DATA SUPPLIED.
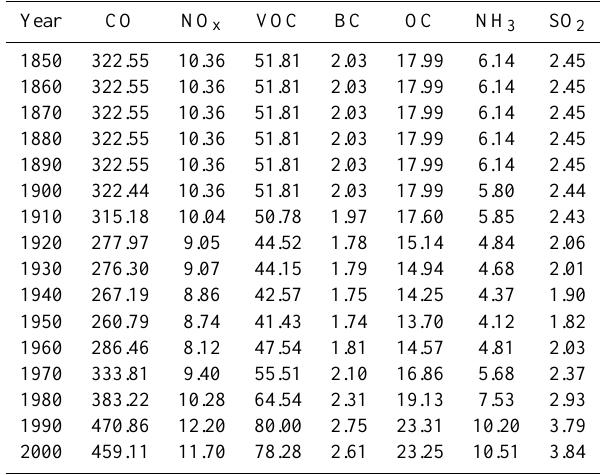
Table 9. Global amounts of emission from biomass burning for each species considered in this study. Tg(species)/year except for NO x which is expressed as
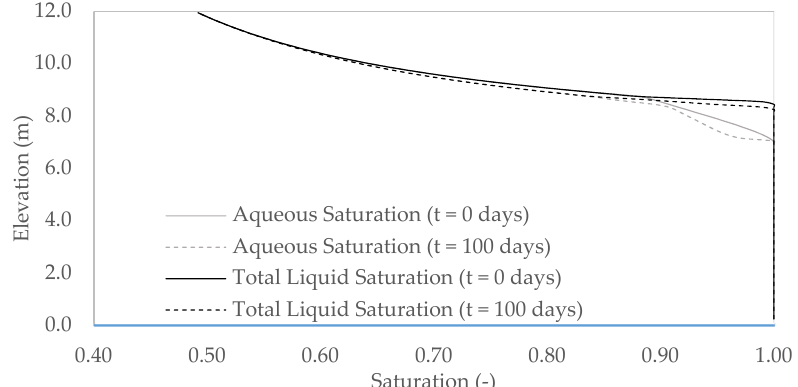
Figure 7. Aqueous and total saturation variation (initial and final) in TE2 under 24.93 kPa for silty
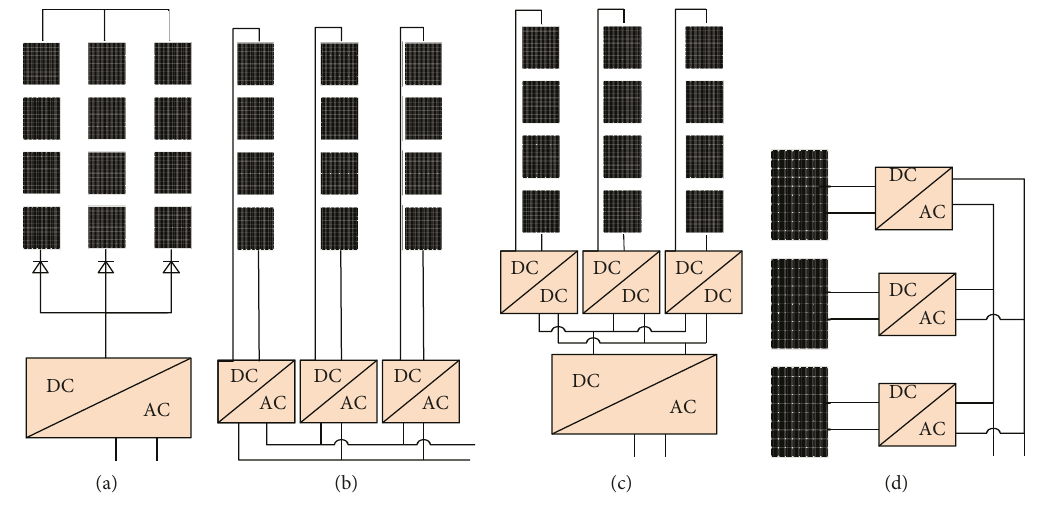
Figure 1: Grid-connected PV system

* * *

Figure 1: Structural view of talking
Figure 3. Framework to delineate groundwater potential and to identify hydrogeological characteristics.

EXERCISE PROMPT. Pull out all lines from the entries above in which the word "Figure" appears.

RESULT FOR THIS TASK.
Figure 7. Aqueous and total saturation variation (initial and final) in TE2 under 24.93 kPa for silty
Figure 1: Grid-connected PV system
Figure 1: Structural view of talking
Figure 3. Framework to delineate groundwater potential and to identify hydrogeological characteristics.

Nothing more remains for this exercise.